Rights that he CLOUD Act ensured
The Act retained the common law right for cloud service providers to go to court to challenge search warrants when there is a conflict of laws, independent of any international treaties on extraterritorial reach for US warrants (provided under action 103(c) of the Act).
This comity right is especially important in light of the Europe General Data Protection Regulation (GDPR) which was implemented in 25 May 2018. If there is a conflict of laws regarding the reach of the US search warrants according to GDPR’s relevant provisions, cloud serveice providers such as Microsoft is under the common law given the right to launch a comity analysis, which better protects EUorpean customers.
What the CLOUD Act creates
The CLOUD Act is an important milestone in the journey to modernise the law. It has the important implication of not only preserving rights but it also creates a foundation for a new generation of international agreements to find the fundamental balance between data protection and efficiency of state prosecution involving multiple jurisdictions.
The Act provides the framework and statute authority for US to cooperate with other countries for purposes of crime investigation and law enforcement. These agreements can provide similar but more concrete guidance with respect to the Cyberspace than existing Mutual Legal Assistance Treaties.
The litigation and the passage of the Act also incentivises other government to review their digital privacy law and surveillance requests. In Europe last week, the European Commission presented its proposed e-Evidence legislation to the European Parliament. Many other governments are similarly seeking to update their laws to protect privacy, promote digital security and address the challenge of an increasingly borderless world.
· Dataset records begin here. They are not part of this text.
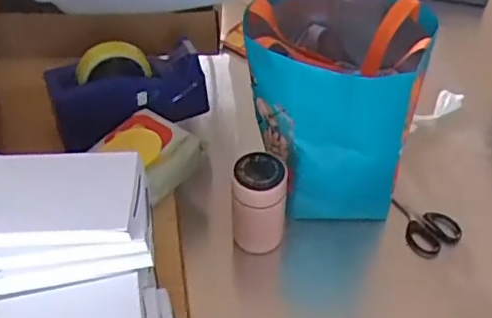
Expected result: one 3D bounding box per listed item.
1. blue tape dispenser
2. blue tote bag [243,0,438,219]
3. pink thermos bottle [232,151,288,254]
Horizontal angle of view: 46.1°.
[{"bbox_3d":[-0.157,-0.092,0.784,0.204,0.121,0.063,-17,49,-15],"label":"blue tape dispenser"},{"bbox_3d":[0.108,-0.092,0.729,0.206,0.205,0.225,13,48,12],"label":"blue tote bag"},{"bbox_3d":[0.016,0.055,0.697,0.063,0.123,0.061,0,47,0],"label":"pink thermos bottle"}]

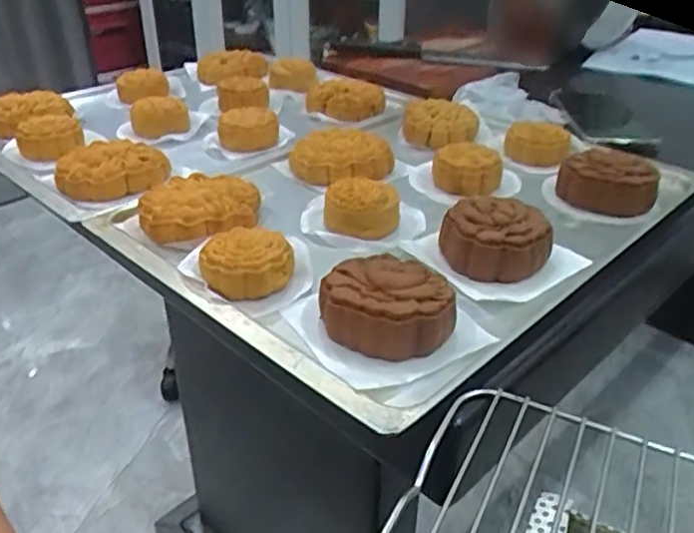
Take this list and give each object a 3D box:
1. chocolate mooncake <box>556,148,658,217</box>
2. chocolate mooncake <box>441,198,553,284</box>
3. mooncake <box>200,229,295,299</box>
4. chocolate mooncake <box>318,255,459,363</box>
[{"bbox_3d":[0.214,-0.070,0.531,0.077,0.035,0.062,16,35,23],"label":"chocolate mooncake"},{"bbox_3d":[0.102,-0.019,0.450,0.067,0.035,0.065,-9,33,-15],"label":"chocolate mooncake"},{"bbox_3d":[-0.067,-0.005,0.431,0.056,0.024,0.056,-8,33,-14],"label":"mooncake"},{"bbox_3d":[0.024,0.022,0.385,0.072,0.029,0.060,26,40,34],"label":"chocolate mooncake"}]

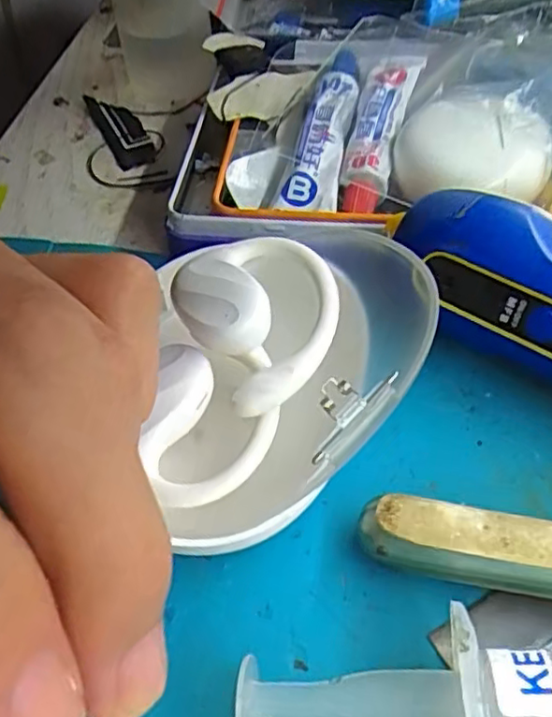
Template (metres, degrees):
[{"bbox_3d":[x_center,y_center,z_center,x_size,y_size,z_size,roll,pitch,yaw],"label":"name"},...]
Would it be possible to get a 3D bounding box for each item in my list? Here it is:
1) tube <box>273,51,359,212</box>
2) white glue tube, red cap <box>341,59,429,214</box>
[{"bbox_3d":[0.016,-0.074,0.213,0.018,0.009,0.068,12,71,12],"label":"tube"},{"bbox_3d":[0.033,-0.075,0.211,0.016,0.007,0.078,12,65,12],"label":"white glue tube, red cap"}]

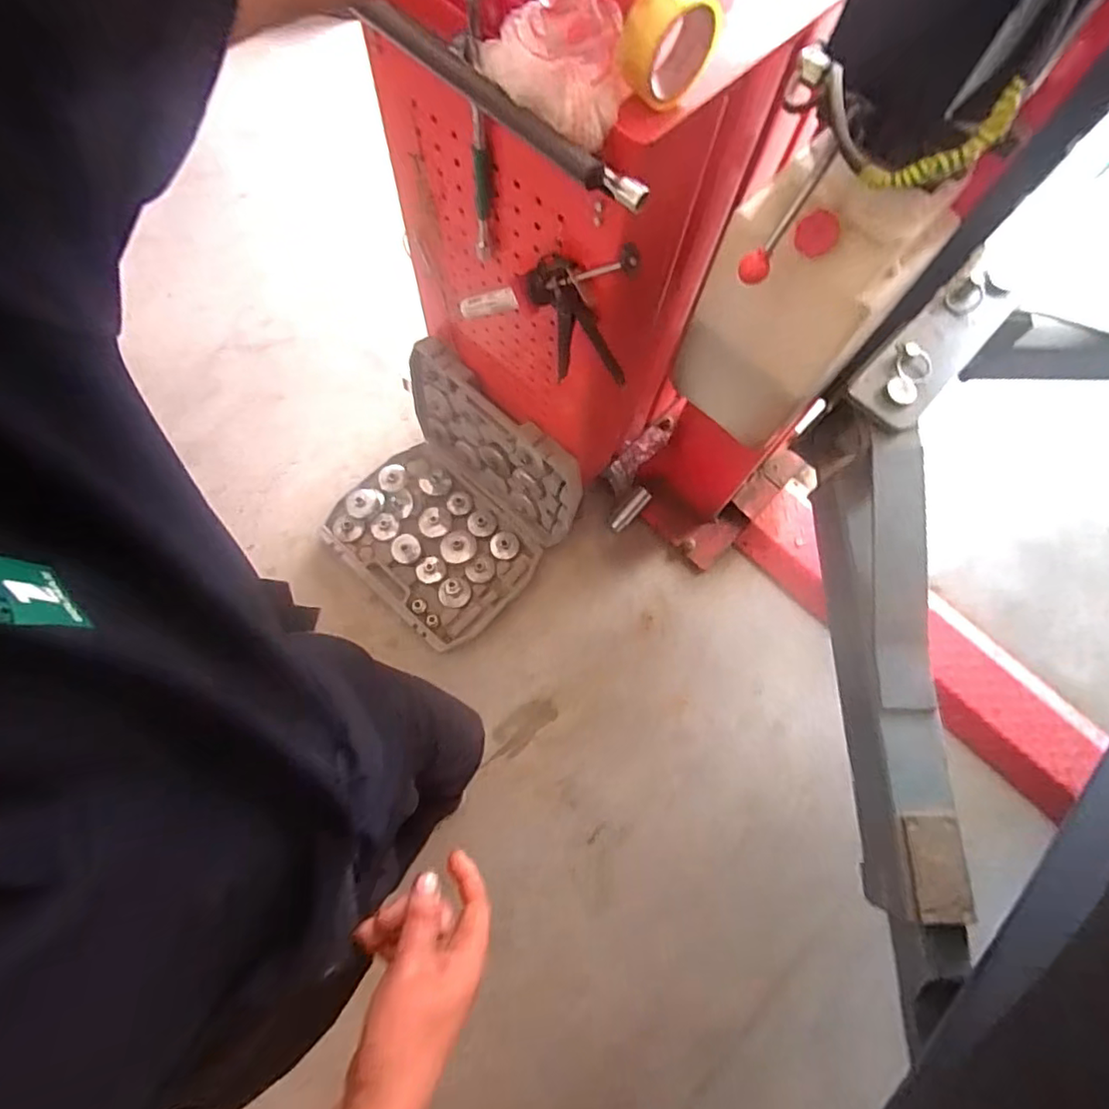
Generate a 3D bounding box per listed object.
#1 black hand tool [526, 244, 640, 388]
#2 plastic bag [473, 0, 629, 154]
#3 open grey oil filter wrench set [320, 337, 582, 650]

Fifth, the CLOUD Act gives cloud service providers added and direct legal rights to protect privacy under these international agreements. These rights come in two complementary forms. The first gives providers the right to inform foreign governments that have these agreements when their citizens are impacted by U.S. warrants. And second, providers can go directly to court to raise comity concerns under a new statutory process when the U.S. seeks a warrant that goes beyond the scope of an agreement and that conflicts with a foreign law.